Menurut Betty, hingga saat ini dari 931 wilayah adat yang tercatat di BRWA, sekitar 591 yang telah teregistrasi dan baru 7 wilayah adat yang telah diverifikasi.

“Sedangkan yang sudah disertifikasi baru ada dua, yaitu Kasepuhan Cirempang dan Ciberani. Penyebab kurangnya wilayah adat yang disertifikasi adalah terkait berita acara tapal batas. Banyak yang sudah punya peta dan data sosial namun bermasalah dengan berita acara tapal batasnya. Kalau tahun ini di Sulawesi Tengah berita acara tapal batasnya clear maka akan banyak wilayah adat yang disertifikasi tahun ini.”

Sedangkan penyebab masih kurangnya wilayah adat yang diverifikasi adalah terkendala pada proses pengisian data, yang umumnya banyak kekeliruan di saat pengisian.

“Misalnya terkait sejarah, banyak yang masih bolong. Pengisian tentang tata ruang wilayah adatnya masih banyak yang harus digali lagi. Itu yang kami akui bagian yang paling susah.”

Hingga saat ini, luas wilayah adat yang didaftarkan BRWA ke pemerintah sebanyak 7,4 juta hektar, yang diserahkan pada pertengahan Maret 2016 lalu. Jumlah ini diharapkan akan terus bertambah dan diserahkan ke pemerintah pada akhir 2016 ini.

“Target tahun ini bukan hanya penyerahan peta saja tapi juga penyerahan sertifikat. Situasi sekarang, dari 591 wilayah yang telah didaftar baru setengahnya yang memiliki peta, sisanya masih bersifat indikatif.”

Paundanan Embongbulan, Ketua Pengurus Daerah AMAN Massenrempulu Enrekang, berharap agar seluruh pihak bisa saling mendukung dalam proses pengakuan masyarakat adat ini.

“Perlu kerjasama kita semua dari kita semua baik itu tokoh adat, pemerintah desa dan kecamatan. Apalagi dalam Perda ini menyebutkan Camat sebagai salah satu anggota Panitia Masyarakat Hukum Adat yang bertugas dalam identifikasi dan verifikasi.”
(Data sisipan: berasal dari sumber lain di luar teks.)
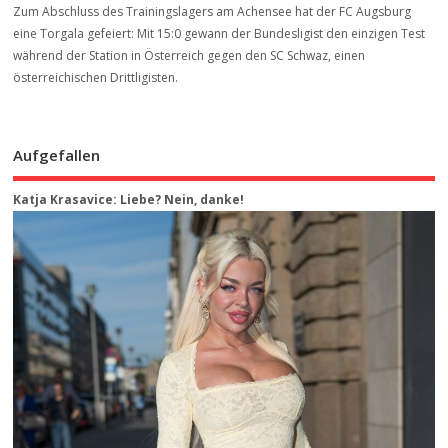
Zum Abschluss des Trainingslagers am Achensee hat der FC Augsburg
eine Torgala gefeiert: Mit 15:0 gewann der Bundesligist den einzigen Test
während der Station in Österreich gegen den SC Schwaz, einen
österreichischen Drittligisten.
Aufgefallen
Katja Krasavice: Liebe? Nein, danke!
Menurut Paundanan, kehadiran Perda yang kemudian ditindaklanjuti dengan pembentukan Panitia Masyarakat Hukum Adat ini harus disyukuri karena prosesnya yang cepat bahkan termasuk pertama di Indonesia.

“Selama ini tetangga kita Toraja yang dikenal sangat kental adat istiadatnya namun justru Enrekang yang lebih dulu melahirkan Perda. Kita memiliki banyak potensi yang membedakan dari daerah lain, misalnya keragaman Bahasa dan budaya. Ini adalah potensi yang harus bisa dikembangkan.”

Menurut Syafruddin, Ketua Unit Kerja Pelayanan Pemetaan Partisipatif (UKP3) Sulawesi Selatan, dari 37 komunitas adat yang teridentifikasi di Kabupaten Enrekang, baru sekitar 13 komunitas adat yang telah melaksanakan lokakarya pemetaan partisipatif.

“Komunitas adat yang memiliki peta baru sekitar 6 komunitas dan 8 komunitas yang memiliki data etnografi. Selebihnya masih sementara dalam proses. Kita berharap ini bisa rampung secepatnya agar proses pengakuan bisa segera dilakukan untuk seluruh komunitas yang ada.”